“And seriously, where do you learn this stuff?”
These weren’t the mocking, rhetorical questions of Beth’s variety. This wasn’t the first time Kial had mentioned the Graces. I had my suspicions, but they were watery vague. Normally, I didn’t press Kial when he let the occasional oddball comment drop. But today was different. If my world was going to upend, I needed a freshly minted map.
He cocked a brow at my demand for him to show and tell. The smirk grazing in his expression told me, ‘Not today, perhaps tomorrow, probably never.’
The doorbell chimed, limiting my come-back options to, “That’d better be the window company.”
“I’ll get it.” Kial pushed away from the counter, knuckling the underneath of my chin as he passed me on the way out. “ That face will only chase them away.”
I cleared my scowl. Yeah, he’s totally smitten with me. I twisted my head to get another look at Beth’s arm. “Are you feeling okay?”
“Besides my insides shrivelling at the thought of bits of Demor crawling inside me…?” She brought her gaze back from the doorway, and Kial’s departing back, as she spoke. “I’m fine, really.”
“Beth, I’m sorry, if you hadn’t been with me—”
“Don’t you dare make this your fight.” Her eyes glittered with stubbornness (as physically weak as Beth was, she was no coward). “Demors are shape shifting again and that has nothing to do with your vendetta.”
Yeah, I didn’t buy that. “I’m the one who’s been poking them, stirring up the hornet’s nest.”
She reached out, her hand folding over mine on top of the table. “Don’t take offence, sweetie, but that panther faded in and out lightening quick. To use Kial’s words, if he’d wanted you dead, you’d be dead. This one was after me.”

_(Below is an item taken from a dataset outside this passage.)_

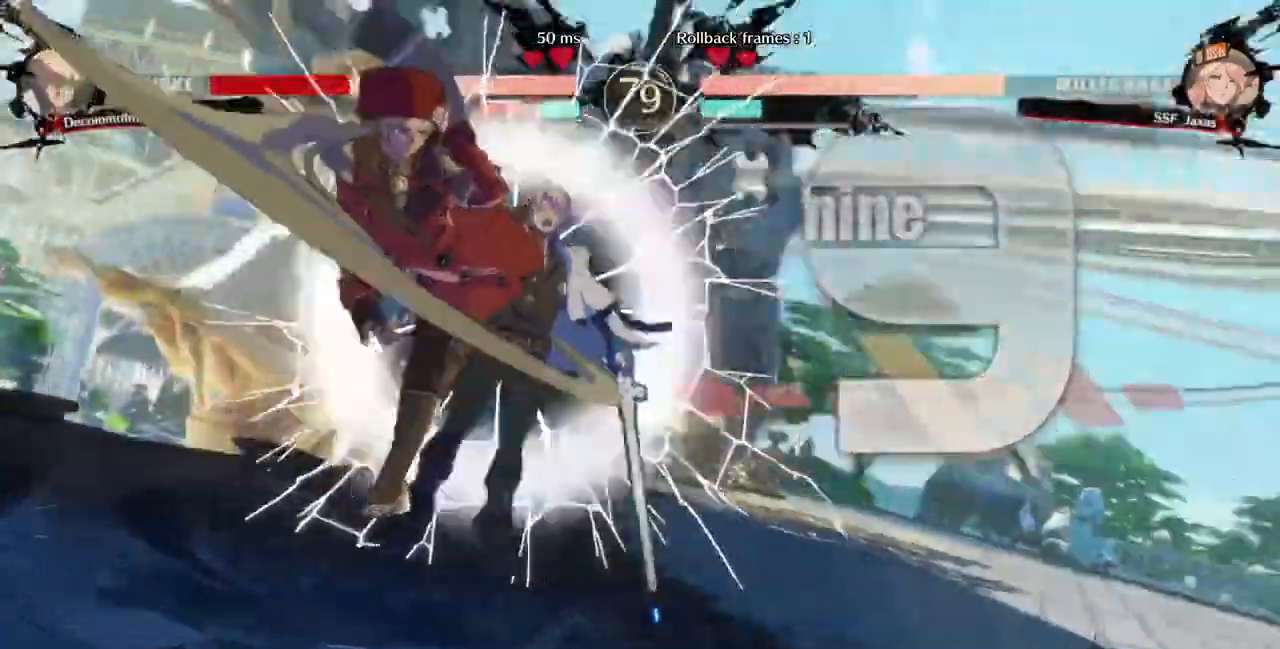
{"buttons": ["DPAD_UP"], "events": [[40, "DPAD_LEFT", "up"], [120, "DPAD_DOWN", "up"], [160, "DPAD_RIGHT", "down"], [160, "DPAD_UP", "down"], [240, "DPAD_RIGHT", "up"], [280, "DPAD_UP", "up"], [320, "DPAD_LEFT", "down"], [400, "DPAD_UP", "down"], [480, "DPAD_LEFT", "up"]]}
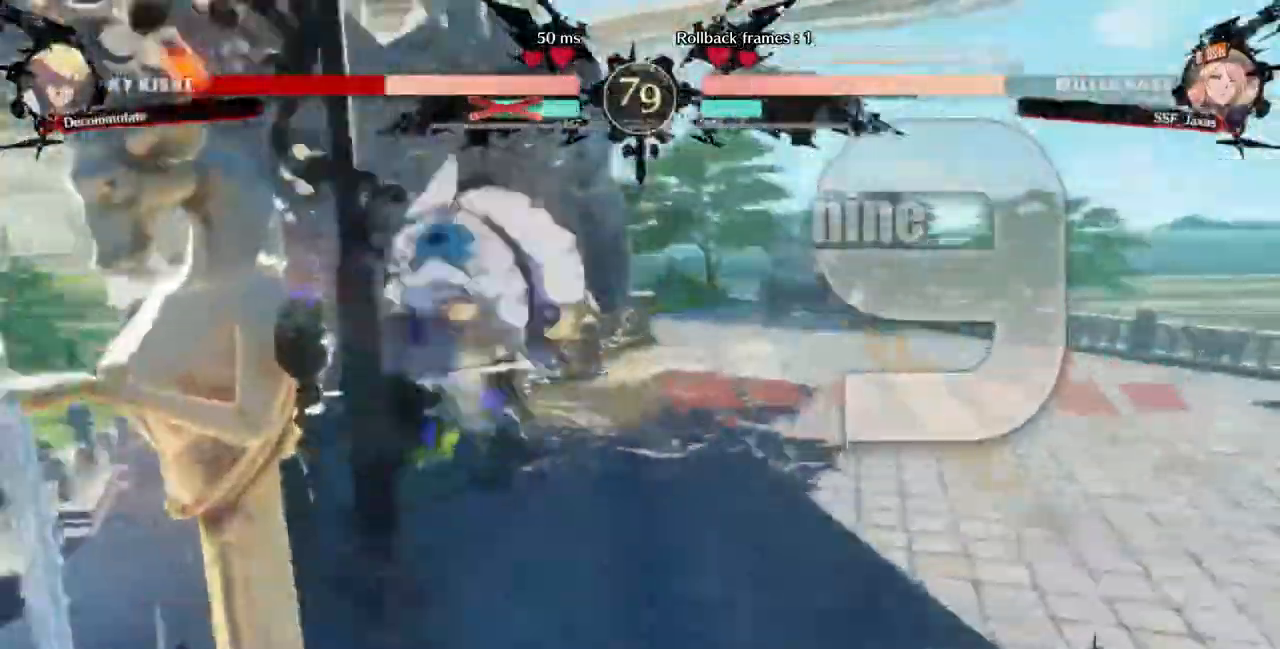
{"buttons": ["DPAD_UP", "DPAD_LEFT"], "events": [[360, "DPAD_DOWN", "down"], [360, "DPAD_UP", "up"], [440, "DPAD_DOWN", "up"], [440, "DPAD_LEFT", "down"], [520, "DPAD_UP", "down"]]}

I still wasn’t convinced. But this was my guilt to bear, and I wouldn’t offload it onto Beth. I thought of my parents, of their mangled bodies, and my throat closed tight.
“He can’t have you,” I said, my voice gruff, hitching. I leaned in, our foreheads almost touching. “I won’t allow it.”
She met the determined, resolute look in my eyes, and gave a slow nod. “I know.”
Beth was good that way. She knew when an argument would make things worse rather than better.
The muted sounds of soft-soled footfalls on hardwood drew my head back.
Beth’s gaze flashed over my shoulder. A second later, an, “Oh,” rolled off her lips.
“Raine,” came Kial’s curt announcement, “you have a visitor.”
I swung around as I pushed to my feet, expecting trouble. It had been that kind of day. What I got was Roman La Mar, standing in my kitchen.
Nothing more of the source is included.